I want to train two variables to separate signal from background, and I want the two variables to be uncorrelated on the background. I did this by converting the signal-background problem into a regression, have two targets, and then calculate the correlation (standard “r”) on the background in the loss function. It worked well.
The problem is that the network did exactly what it was told - and “over” learned the loss function. The background is distributed along with a “check” mark pattern which while it is technically uncorrelated… It isn’t really.
I decided the right way forward was to try a loss function that not only required good signal/background separation and uncorrelation but also required the two variables to have a normal distribution. The problem is: I do not know how to effect this in the loss function.
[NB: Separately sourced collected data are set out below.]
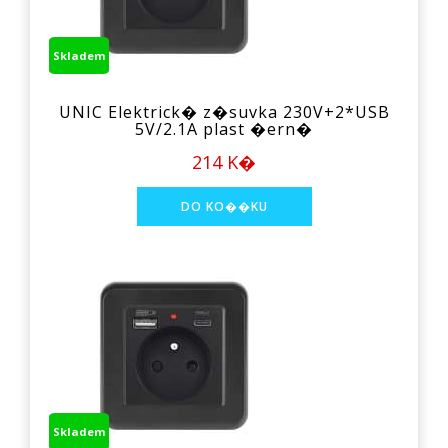
Skladem
UNIC Elektrick� z�suvka 230V+2*USB
5V/2.1A plast �ern�
214 K�
Skladem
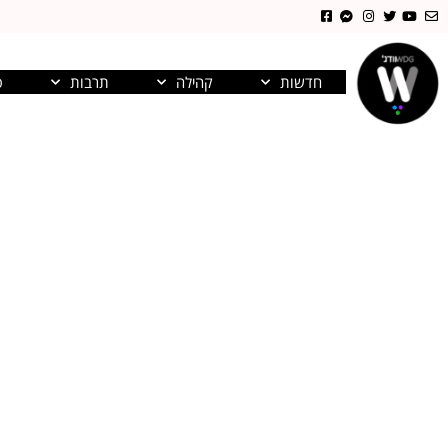
חדשות
קהילה
תרבות
פ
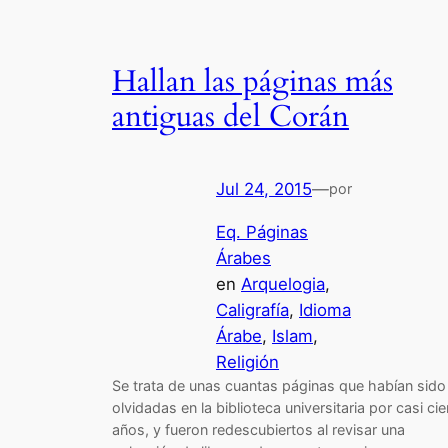
Hallan las páginas más
antiguas del Corán
Jul 24, 2015
—
por
Eq. Páginas
Árabes
en
Arquelogia
, 
Caligrafía
, 
Idioma
Árabe
, 
Islam
, 
Religión
Se trata de unas cuantas páginas que habían sido
olvidadas en la biblioteca universitaria por casi cie
años, y fueron redescubiertos al revisar una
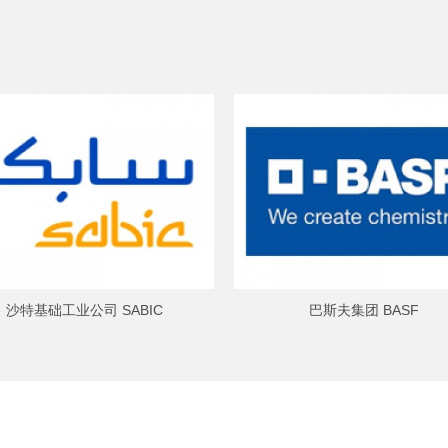
沙特基础工业公司 SABIC
巴斯夫集团 BASF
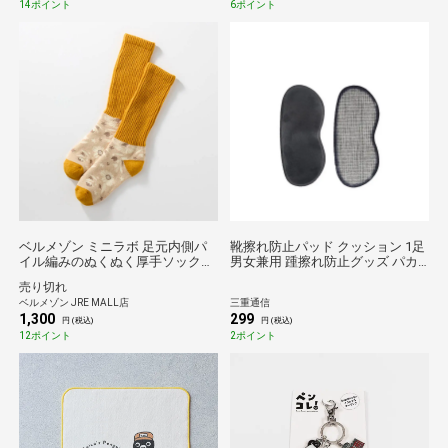
14ポイント
6ポイント
ベルメゾン ミニラボ 足元内側パ
靴擦れ防止パッド クッション 1足
イル編みのぬくぬく厚手ソックス
男女兼用 踵擦れ防止グッズ パカ
愛らしさ 23～25cm
パカ改善 靴サイズ調整 柔らか テ
売り切れ
ープ 貼る 肉厚 パンプス ヒール ス
ベルメゾン JRE MALL店
三重通信
ニーカー
1,300
299
円 (税込)
円 (税込)
12ポイント
2ポイント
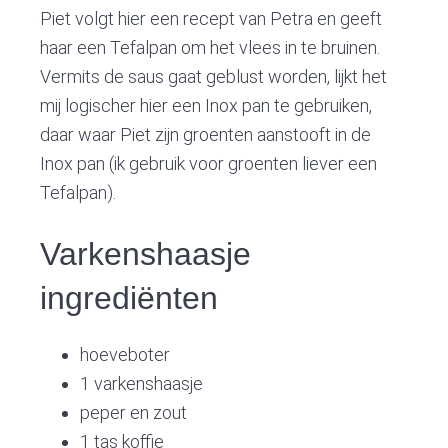
Piet volgt hier een recept van Petra en geeft
haar een Tefalpan om het vlees in te bruinen.
Vermits de saus gaat geblust worden, lijkt het
mij logischer hier een Inox pan te gebruiken,
daar waar Piet zijn groenten aanstooft in de
Inox pan (ik gebruik voor groenten liever een
Tefalpan).
Varkenshaasje
ingrediënten
hoeveboter
1 varkenshaasje
peper en zout
1 tas koffie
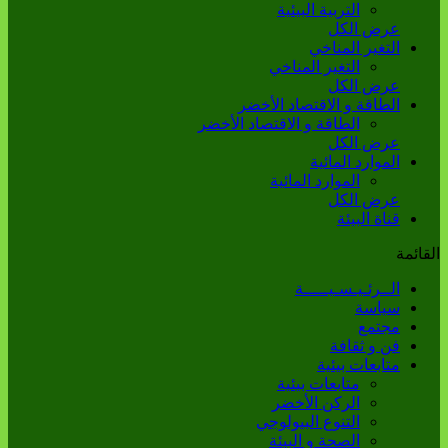
التربية البيئية
عرض الكل
التغير المناخي
التغير المناخي
عرض الكل
الطاقة و الاقتصاد الأخضر
الطاقة و الاقتصاد الأخضر
عرض الكل
الموارد المائية
الموارد المائية
عرض الكل
قناة البيئة
القائمة
الــرئـيـسـيـــــة
سياسة
مجتمع
فن و ثقافة
متابعات بيئية
متابعات بيئية
الركن الأخضر
التنوع البيولوجي
الصحة و البيئة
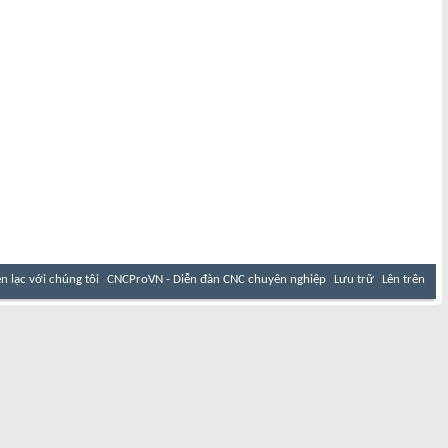
ên lạc với chúng tôi
CNCProVN - Diễn đàn CNC chuyên nghiệp
Lưu trữ
Lên trên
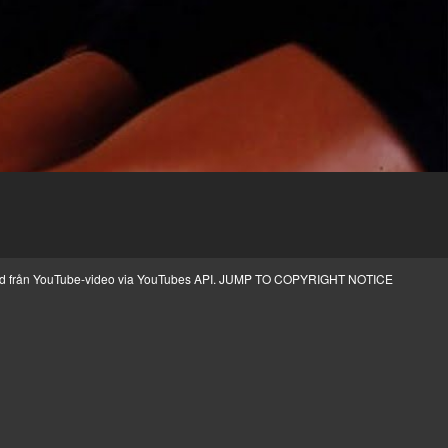
ild från YouTube-video via YouTubes API.
JUMP TO COPYRIGHT NOTICE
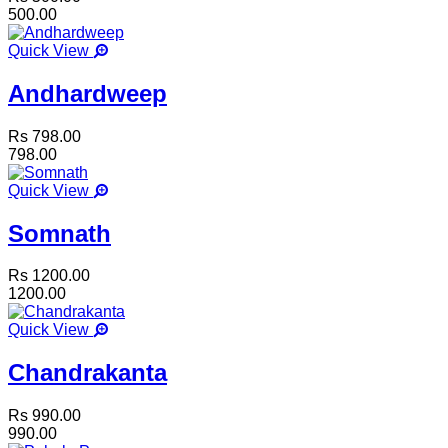
500.00
Quick View
Andhardweep
Rs 798.00
798.00
Quick View
Somnath
Rs 1200.00
1200.00
Quick View
Chandrakanta
Rs 990.00
990.00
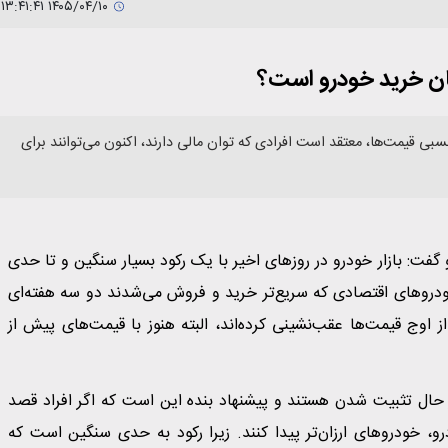
۱۴۰۵/۰۴/۱۰ ۱۳:۴۱:۴۱
زمان خرید خودرو است؟
 قیمت‌ها، معتقد است افرادی که توان مالی دارند، اکنون می‌توانند برای
فت: بازار خودرو در روزهای اخیر با یک رکود بسیار سنگین و تا حدی
خودروهای اقتصادی که سریع‌تر خرید و فروش می‌شدند دو سه هفته‌ای
وج قیمت‌ها عقب‌نشینی کرده‌اند، البته هنوز با قیمت‌های پیش از
ر حال تثبیت شدن هستند و پیشنهاد بنده این است که اگر افراد قصد
و، خودروهای ارزان‌تر پیدا کنند. زیرا رکود به حدی سنگین است که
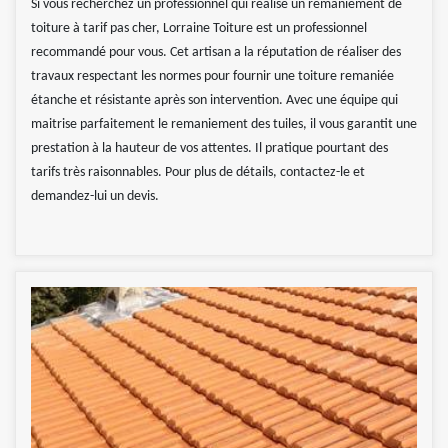
Si vous recherchez un professionnel qui réalise un remaniement de
toiture à tarif pas cher, Lorraine Toiture est un professionnel
recommandé pour vous. Cet artisan a la réputation de réaliser des
travaux respectant les normes pour fournir une toiture remaniée
étanche et résistante après son intervention. Avec une équipe qui
maitrise parfaitement le remaniement des tuiles, il vous garantit une
prestation à la hauteur de vos attentes. Il pratique pourtant des
tarifs très raisonnables. Pour plus de détails, contactez-le et
demandez-lui un devis.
Options I’ve looked at:
Look at moments of the distribution - like kurtosis (4th) and skewness (3rd). In fact, there are statistical “tests of normalcy” out there that put moments together in interesting ways. However, my network has enough nodes in it to learn the functional 4th and 3rd order moment forms and trains itself into more geometrical shapes (like the checkmark above).
Dumb down the network so it can’t learn the specifics of the loss function. I did this by removing nodes, layers, etc. (since there is no deep design behind the architecture at the moment). This does help - but also the ability to separate the signal from the background is damaged significantly.
Change the correlation test to be only over small regions of the distribution rather than just the whole distribution. I’ve not tried this, mostly because I’m worried the network would learn many “check marks” rather than a single big one.
There is a sort primitive in PyTorch, and I could use the cumulative probability for a normal distribution (also a PyTorch primitive), and I think I could probably calculate a probability curve for my distribution and for the normal distribution and then do a mean square error… but this feels like it will be painful. Also, my understanding is sorting is not-differentiable, so I’m worried I’ll run into a limitation of these tools as soon as I start to use the sorted tensor.
That last point got me to wondering if there was a better way to do this, and hence this question.